I can’t read the entire blurb on the front of this book–part of it is being covered up by a library bar code–but the part I can read says: “…of New Jersey what Carl Hiaasen did for the swamps of Florida.” Because I like Carl Hiaasen’s swamps of Florida, I picked up this book. I am very guilty of judging books by their covers, and I went for it. The fact that Tom Perrotta said it clinched the deal. I really like his books.

So Debra Galant doesn’t quite do for the whatever of New Jersery…etc. It was a pretty okay book. Heather and her husband buy a McMansion in rural New Jersey. One day while her handyman–a lifetime resident–is working in her backyard, Heather sees a rattlesnake. She screams for the handyman to kill it. He does, and it turns out to be endangered. Heather is arrested and hijinks ensue.

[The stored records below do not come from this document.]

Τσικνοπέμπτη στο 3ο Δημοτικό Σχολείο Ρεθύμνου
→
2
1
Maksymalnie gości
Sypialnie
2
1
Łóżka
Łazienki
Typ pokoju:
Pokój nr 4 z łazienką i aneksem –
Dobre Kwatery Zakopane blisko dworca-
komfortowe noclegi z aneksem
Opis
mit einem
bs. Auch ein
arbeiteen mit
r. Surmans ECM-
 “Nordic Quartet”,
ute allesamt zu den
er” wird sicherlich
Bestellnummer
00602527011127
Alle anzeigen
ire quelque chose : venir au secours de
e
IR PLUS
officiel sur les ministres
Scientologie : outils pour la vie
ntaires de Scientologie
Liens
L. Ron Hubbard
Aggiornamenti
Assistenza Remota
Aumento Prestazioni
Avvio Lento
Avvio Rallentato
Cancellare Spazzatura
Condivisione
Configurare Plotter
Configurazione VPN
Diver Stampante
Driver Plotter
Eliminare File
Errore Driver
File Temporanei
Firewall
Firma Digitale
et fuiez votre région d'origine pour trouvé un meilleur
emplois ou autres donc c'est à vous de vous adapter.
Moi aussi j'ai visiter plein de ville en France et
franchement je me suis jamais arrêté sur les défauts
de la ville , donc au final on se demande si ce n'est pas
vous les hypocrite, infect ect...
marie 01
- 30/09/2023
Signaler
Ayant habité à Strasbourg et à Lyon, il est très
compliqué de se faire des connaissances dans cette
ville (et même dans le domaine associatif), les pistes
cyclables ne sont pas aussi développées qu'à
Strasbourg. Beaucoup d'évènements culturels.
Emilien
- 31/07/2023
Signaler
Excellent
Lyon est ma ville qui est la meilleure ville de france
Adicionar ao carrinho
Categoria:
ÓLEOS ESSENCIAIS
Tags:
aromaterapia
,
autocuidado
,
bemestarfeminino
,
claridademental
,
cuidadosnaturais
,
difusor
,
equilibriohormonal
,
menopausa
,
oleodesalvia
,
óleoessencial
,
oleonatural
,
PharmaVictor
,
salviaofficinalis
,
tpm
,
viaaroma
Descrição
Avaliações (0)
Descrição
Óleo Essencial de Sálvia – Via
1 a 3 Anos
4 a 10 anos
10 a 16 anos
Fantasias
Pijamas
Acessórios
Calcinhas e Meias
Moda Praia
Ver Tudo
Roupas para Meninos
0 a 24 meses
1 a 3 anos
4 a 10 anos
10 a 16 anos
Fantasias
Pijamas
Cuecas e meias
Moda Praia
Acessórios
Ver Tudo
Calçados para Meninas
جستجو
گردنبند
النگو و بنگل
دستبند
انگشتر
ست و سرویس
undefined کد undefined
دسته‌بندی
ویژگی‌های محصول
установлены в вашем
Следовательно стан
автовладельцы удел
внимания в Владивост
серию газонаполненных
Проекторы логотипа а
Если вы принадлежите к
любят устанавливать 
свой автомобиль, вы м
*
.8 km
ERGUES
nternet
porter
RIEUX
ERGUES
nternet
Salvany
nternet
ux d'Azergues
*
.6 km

The book follows Heather, the handyman, the head of a local conservation group as well as the developer of the subdivision as they all react to the crime. In a Hiaasen way it is supposed to show the silliness of the rural/suburban divide. Mostly, Heather comes off as shrill, stupidly entitled and demanding and thus, the last 5 pages of the book when she is supposed to be a good and normal person ring a bit false. It was a good diversion, though.

Eleanor Rigby. Douglas Coupland

I came across Coupland’s Miss Wyoming in the Cambridge library early in the century and quickly read all of his books. I love his writing style, his quirky characters, his sometimes supernatural plot lines and the fact that he loves to set his books in Vancouver, B.C.

This book is about Liz, a person so settled in her loneliness that she has the email address EleanorRigby@something.com. It is also about Jeremy, a young and troubled man. What do these two people have in common? I’ll leave that to you to find out.

This was more of a caring, Microsurf-ian novel than a sci-fi Girlfriend in a Coma-ian type novel. I liked it, though.